Diyarbakır 4. Ağır
Ceza Mahkemesi'nde görülen duruşmaya
Baydemir katılmazken, avukatları
Muharrem Erbey ve Ömer Halefoğlu hazır bulundu.
Duruşmada okunan bilirkişi raporuna
itiraz eden müdafi avukatları, raporu kabul etmediklerini belirterek, "Müvekkilimiz konuşmasında
Avrupa Birliği sürecine ilişkin konuşmasında suç teşkil edecek herhangi bir cümle söz konusu değildir" dedi.
Bilirkişi raporuna bir diyeceklerini olmadığını belirten iddia makamı esas hakkındaki mütalaasını
mahkemeye sundu. Mütalaada Diyarbakır Büyükşehir Belediye Başkanı Baydemir'in İngiltere'de
PKK terör örgütü adına faaliyet gösteren
Londra Halkevi'nde bir toplantıya katıldığı, toplantıda
teröristbaşı Abdullah Öcalan'ın çiçeklerle süslenmiş portresi ile çatışmada ölen teröristlerin portresinin bulunduğu salonda konuşma yaptığı hatırlatıldı. İddia makamı mütalaasında sanığın konuşma yapmış olduğu yer ve kapalı mekanın fiziksel özellikleri de göz önüne alındığında yasadışı PKK
terör örgütünün amaç ve faaliyetlerine
hizmet eden bir açıklama niteliğinde bulunduğu, bu şekilde sanığın "Yasadışı terör örgütü propagandası yapmak" suçunu işlediğini vurgulayarak, Terörle Mücadele Kanunu'nun 7/2 maddesi uyarınca cezalandırılmasını talep etti.
Sanık avukatları esas hakkında savunmaları hazırlamak için süre istedi.
Mahkeme heyeti,
sanık müdafilerinin esas hakkındaki savunmalarını hazırlamaları için duruşmayı 6
Mayıs 2008 tarihine erteledi.
İddianamede, Baydemir'in, PKK terör örgütü
elebaşı Abdullah Öcalan'ın posterinin önünde konuşma yaparak "Yasadışı terör örgütü propagandası yapmak" suçunu düzenleyen Terörle Mücadele Kanunu'nun 7/2 maddesi uyarınca 1 yıldan 5 yıla kadar
hapis cezası ile cezalandırılması istenmişti.
Bilindiği Diyarbakır Büyükşehir Belediye Başkanı
Osman Baydemir, 7
Aralık 2006 tarihinde Londra Belediye Başkanı Ken Livingstone'un davetlisi olarak İngiltere'ye gitmişti.
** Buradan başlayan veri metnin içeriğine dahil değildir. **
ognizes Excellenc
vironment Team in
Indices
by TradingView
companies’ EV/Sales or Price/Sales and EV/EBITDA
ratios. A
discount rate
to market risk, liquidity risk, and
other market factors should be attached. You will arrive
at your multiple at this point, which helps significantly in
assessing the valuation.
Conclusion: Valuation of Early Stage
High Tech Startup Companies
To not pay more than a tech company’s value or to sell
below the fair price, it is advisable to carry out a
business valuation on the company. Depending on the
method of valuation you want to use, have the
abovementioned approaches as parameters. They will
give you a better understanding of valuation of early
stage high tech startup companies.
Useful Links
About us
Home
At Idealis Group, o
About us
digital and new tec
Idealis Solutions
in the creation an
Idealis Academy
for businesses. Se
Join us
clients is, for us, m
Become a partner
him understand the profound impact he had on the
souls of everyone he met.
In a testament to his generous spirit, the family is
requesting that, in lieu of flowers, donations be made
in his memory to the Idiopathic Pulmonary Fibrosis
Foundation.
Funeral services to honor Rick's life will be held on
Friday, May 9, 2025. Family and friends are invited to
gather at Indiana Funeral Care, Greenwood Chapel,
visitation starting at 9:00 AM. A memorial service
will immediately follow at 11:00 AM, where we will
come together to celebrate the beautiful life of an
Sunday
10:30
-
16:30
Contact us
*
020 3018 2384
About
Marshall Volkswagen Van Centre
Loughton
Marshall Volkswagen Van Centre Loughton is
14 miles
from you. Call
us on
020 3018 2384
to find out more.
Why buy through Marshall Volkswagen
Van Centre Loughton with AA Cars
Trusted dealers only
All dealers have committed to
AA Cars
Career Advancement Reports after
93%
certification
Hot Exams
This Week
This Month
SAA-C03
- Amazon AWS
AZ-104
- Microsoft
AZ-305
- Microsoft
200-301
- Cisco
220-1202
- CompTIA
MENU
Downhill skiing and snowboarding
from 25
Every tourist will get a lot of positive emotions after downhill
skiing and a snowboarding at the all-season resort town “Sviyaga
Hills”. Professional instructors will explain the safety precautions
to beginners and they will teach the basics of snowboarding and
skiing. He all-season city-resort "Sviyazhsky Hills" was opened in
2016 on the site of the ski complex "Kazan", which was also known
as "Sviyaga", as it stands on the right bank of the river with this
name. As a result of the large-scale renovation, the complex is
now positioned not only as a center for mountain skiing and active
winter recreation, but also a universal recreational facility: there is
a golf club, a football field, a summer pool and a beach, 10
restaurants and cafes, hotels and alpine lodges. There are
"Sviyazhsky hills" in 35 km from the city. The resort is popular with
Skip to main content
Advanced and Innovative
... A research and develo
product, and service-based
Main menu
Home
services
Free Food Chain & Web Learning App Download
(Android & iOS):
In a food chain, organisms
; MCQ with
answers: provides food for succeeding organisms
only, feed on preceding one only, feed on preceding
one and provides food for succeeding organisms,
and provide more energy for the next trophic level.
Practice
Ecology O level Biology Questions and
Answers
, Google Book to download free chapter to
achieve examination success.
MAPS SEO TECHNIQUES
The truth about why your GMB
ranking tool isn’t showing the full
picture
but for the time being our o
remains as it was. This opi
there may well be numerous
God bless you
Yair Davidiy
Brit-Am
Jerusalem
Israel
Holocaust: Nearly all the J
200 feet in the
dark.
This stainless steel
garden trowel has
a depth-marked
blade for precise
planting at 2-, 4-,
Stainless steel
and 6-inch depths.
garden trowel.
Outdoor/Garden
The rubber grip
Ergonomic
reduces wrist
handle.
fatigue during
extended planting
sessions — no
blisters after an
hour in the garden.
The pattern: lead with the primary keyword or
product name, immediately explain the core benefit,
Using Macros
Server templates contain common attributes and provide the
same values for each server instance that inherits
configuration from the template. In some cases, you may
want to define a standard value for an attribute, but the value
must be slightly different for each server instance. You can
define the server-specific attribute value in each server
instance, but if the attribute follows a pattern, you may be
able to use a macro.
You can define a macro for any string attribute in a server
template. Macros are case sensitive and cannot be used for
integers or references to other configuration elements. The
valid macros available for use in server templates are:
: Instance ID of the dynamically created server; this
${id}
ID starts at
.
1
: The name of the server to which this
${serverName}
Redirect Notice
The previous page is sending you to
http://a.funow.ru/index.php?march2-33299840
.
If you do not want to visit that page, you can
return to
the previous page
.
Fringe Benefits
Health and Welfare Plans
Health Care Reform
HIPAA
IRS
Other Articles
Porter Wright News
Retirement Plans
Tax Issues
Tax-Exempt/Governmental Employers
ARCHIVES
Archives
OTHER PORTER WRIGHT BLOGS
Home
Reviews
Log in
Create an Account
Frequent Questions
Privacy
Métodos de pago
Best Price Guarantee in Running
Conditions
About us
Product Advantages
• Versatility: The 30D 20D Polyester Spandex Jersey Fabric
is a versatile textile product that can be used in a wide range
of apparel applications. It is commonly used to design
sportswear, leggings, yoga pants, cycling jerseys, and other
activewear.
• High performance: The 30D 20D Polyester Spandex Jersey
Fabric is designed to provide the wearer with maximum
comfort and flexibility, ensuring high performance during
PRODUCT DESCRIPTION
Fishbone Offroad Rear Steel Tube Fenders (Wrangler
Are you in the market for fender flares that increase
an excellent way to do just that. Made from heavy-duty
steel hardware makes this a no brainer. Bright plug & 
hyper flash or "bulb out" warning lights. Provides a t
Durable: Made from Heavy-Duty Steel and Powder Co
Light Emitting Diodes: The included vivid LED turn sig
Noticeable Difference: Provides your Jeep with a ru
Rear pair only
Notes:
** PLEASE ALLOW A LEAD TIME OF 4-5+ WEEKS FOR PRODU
Ziyareti sırasında teröristbaşı Öcalan'ın portresinin de asılı olduğu Londra Halkevi'nde "Aslında Türkiye'nin
Kürt sorunu, Türkiye'nin Türk sorunudur. Bu realite Kürt yurttaşlarımızdan daha çok Türk yurttaşlarımızın sahip çıkması gereken bir konudur. Ve aslında bu Türklerin bir nevi kimlik sorunudur." demişti.